Spark源码-streaming-02-接收数据的可靠性
总结
- 一个疑惑:在接收的数据真正交给 blockmanager 之前是在 blockgenerate 中存储的,这里面并没有任何持久化保证,也就是说如果这个时候宕机是不是当前在 blockgenerate 中还没有交个 blockManager 的数据会全部丢失掉?
- 默认情况下 spark streaming 使用 BlockManagerBasedBlockHandler 保存块,并且默认持久化策略是 MEMORY_AND_DISK_SER_2
- WriteAheadLogBasedBlockHandler 默认使用 FileBasedWriteAheadLog 写日志,这种方式每个一段时间( spark.streaming.receiver.writeAheadLog.rollingIntervalSecs ) 滚动一次,生成一个新的日志文件,使得单个日志文件不会太大。

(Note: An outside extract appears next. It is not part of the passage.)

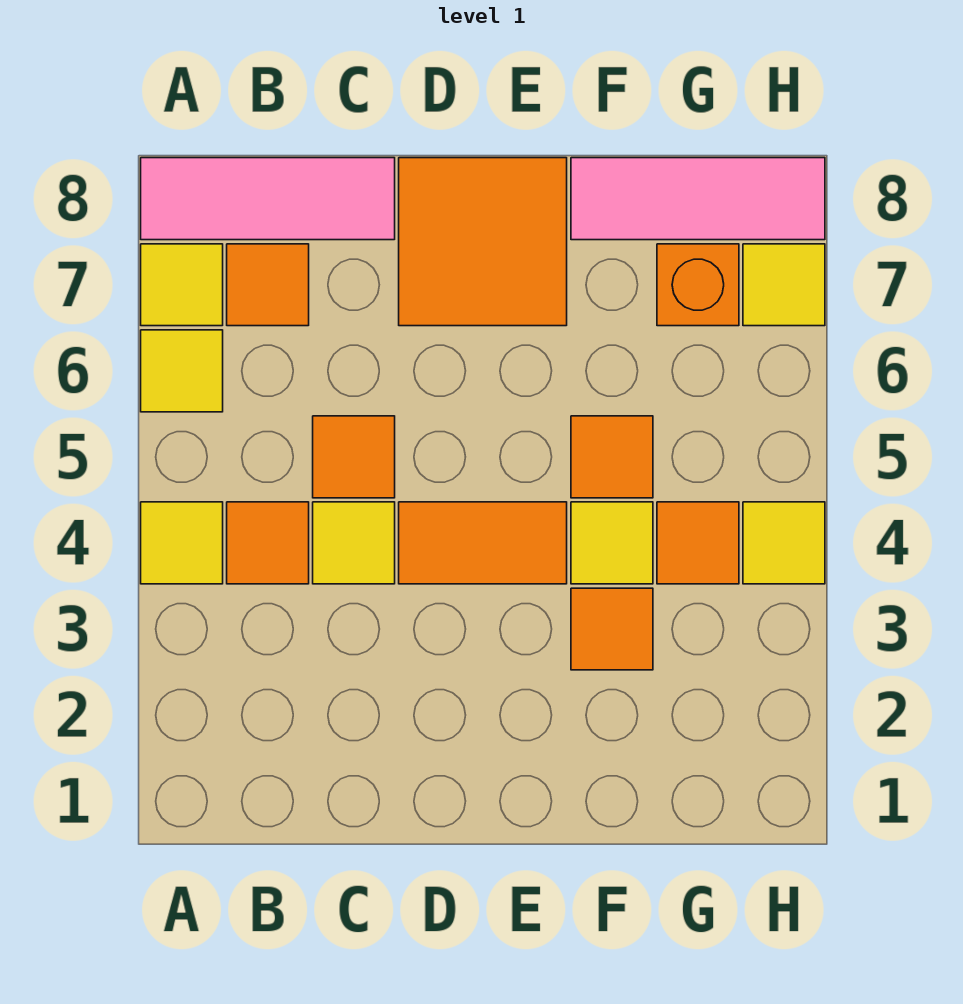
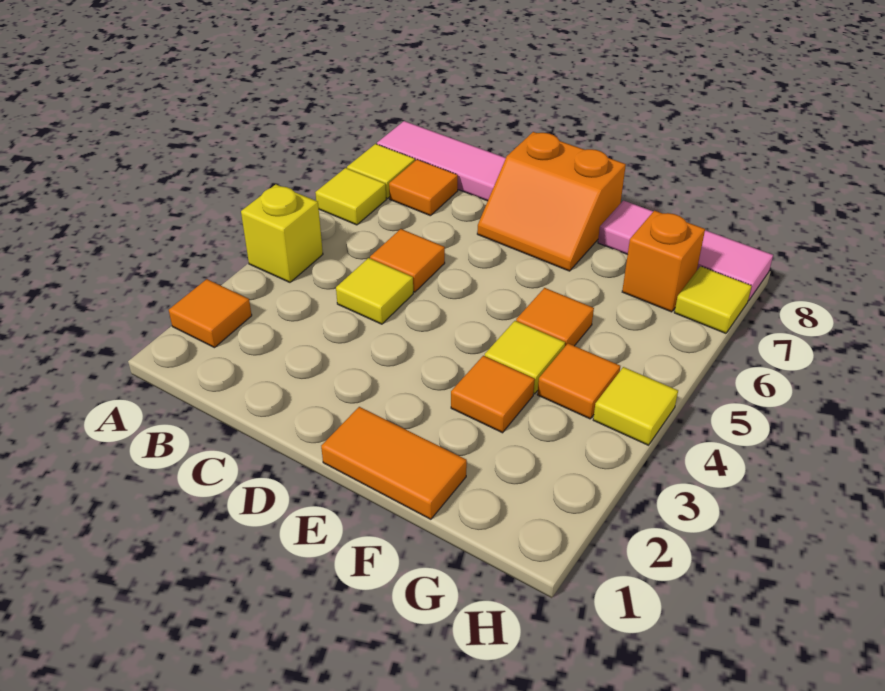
yellow 1x1 tile [141,502,223,584] -> yellow 1x1 brick [241,184,323,282]
orange 1x1 tile [227,502,309,584] -> orange 1x1 tile moved to [169,279,252,348]
orange 1x2 tile [399,502,567,584] -> orange 1x2 tile moved to [321,407,467,519]
orange 2x2 tile [399,158,567,326] -> orange 2x2 slope [477,132,626,271]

- Kafka 的 DirectStream 另外一种数据可靠性的方法,这种方法跳出了正在 spark streaming 的模式,不会再单独启动 Receiver 接收数据
- DirectStream 相当于是把 Kafka 看做类似 HDFS 一样的底层文件系统,由 Spark Streaming 来负责整个 offset 的侦测、batch 分配、实际读取数据,些分 batch 的信息都是 checkpoint 到了可靠存储中。
reciver 预写日志
如果我们在 spark stream 的配置文件中指定了 spark.streaming.receiver.writeAheadLog.enable 为 true ,则 ReceiverSupervisorImpl 实例化时得到的 receivedBlockHandler 实例是一个 WriteAheadLogBasedBlockHandler,还有一个需要注意的地方是不管创建的是 WriteAheadLogBasedBlockHandler 还是 BlockManagerBasedBlockHandler 都会传入一个 storageLevel ,这个参数配置的是底层 blockManager 的持久化级别,默认是 MEMORY_AND_DISK_SER_2 ,如果已经开启乐预写日志可以把持久化级别后面的 2 给去掉。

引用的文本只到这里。